Finnia ist eine zarte junge Frau – sie könnte sich hinter mancher Konkurrentin verstecken. Aber sie kann sich durchsetzen. Denn beim Freiwasserschwimmen – insbesondere beim Start, an den Wendebojen und im Schlussspurt – geht es oft hart zur Sache. Freiwasserschwimmen braucht „vorausschauendes und cleveres Schwimmen“. Es kommt nicht unbedingt wie im Becken als Erster ins Ziel, wer Schnellster ist und an der Wende und am Anschlag keinen Fehler macht. Im Freiwasser geht es darum zu wissen, wo man liegt, wer wen wie attackieren kann. Man muss Lücken ausnutzen oder schließen – immer zum richtigen Zeitpunkt. Schwimmen gegeneinander, im Zwei- oder Mehrkampf, stets mit Strategie. Natürlich muss die Kondition für den Endspurt und den idealen Anschlag reichen. Finnia überholt im Finish von Kasan die lange führende Niederländerin van Rouwendahl. Da ist der Weg zur Medaille frei.
Freiwasserschwimmer sind hart im Nehmen – nicht nur im Clinch an der Boje um den besten Platz auf der nächsten Strecke. Auch gegen schlechte Wasserqualität muss man kämpfen können. Da gilt es in der schmutzigen Kasanka, einem Nebenfluss der Wolga, unter fehlenden Sichtbedingungen ebenso Leistung zu bringen, wie in kristallklarem Karibikwasser.

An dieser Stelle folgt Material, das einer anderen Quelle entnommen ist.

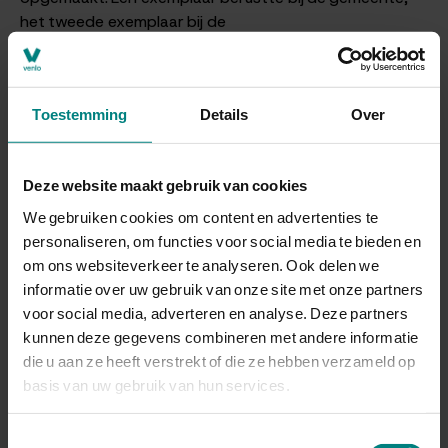
het tweede exemplaar bij de
Arrondissementsrechtbank en na verloop van tijd bij het
Regionaal Historisch Centrum Limburg te Maastricht
(voorheen Rijksarchief). De akten van de Burgerlijke
Toestemming
Details
Over
Stand zijn een interessante bron voor genealogisch
onderzoek.
Bij de overbrenging van akten naar het depot van het
Deze website maakt gebruik van cookies
Gemeentearchief Venlo zijn overbrengingstermijnen in
We gebruiken cookies om content en advertenties te
acht genomen. Voor de geboorteakten geldt een
personaliseren, om functies voor social media te bieden en
overbrengingstermijn van 100 jaar, voor huwelijksakten
om ons websiteverkeer te analyseren. Ook delen we
75 jaar en voor overlijdensakten 50 jaar.
informatie over uw gebruik van onze site met onze partners
voor social media, adverteren en analyse. Deze partners
Geboorten
kunnen deze gegevens combineren met andere informatie
die u aan ze heeft verstrekt of die ze hebben verzameld op
Doorzoek de database met de geboorten in de
basis van uw gebruik van hun services.
burgerlijke stand van Arcen en Velden, Belfeld, Tegelen
en Venlo.
Toestemmingsselectie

Gefragt nach dem besonderen Höhepunkt ihrer Karriere nennt sie neben dem WM-Erfolg in Kasan die Jugendweltmeisterschaft in Kanada 2012. Als Grund führt sie nicht die Platzierungen an – über 7,5 Kilometer der Mädchen wird sie Vierte, mit der Juniorenstaffel gewinnt sie Gold. Sie ist heute noch vom Besuch der Niagarafälle im Anschluss an die Wettkämpfe beeindruckt. Hätte sie einen Wunsch frei, dann wäre es ein wenig mehr Zeit für solche Ausflüge. Andere Orte möchte sie nicht nur im Hotel, Schwimmbecken und an der Freiwasser-Wettkampfstrecke erleben. Land und Leute will sie sehen und darüber ihren Eltern im abendlichen Telefon-Chat berichten. Sicher wird sie ihnen 2020 aus Tokio schreiben … Und was kommt dann? Das weiß sie jetzt schon. Beruflich will sie „irgendwas mit Sport machen“. Optimale Voraussetzungen bringt sie dafür sicher mit.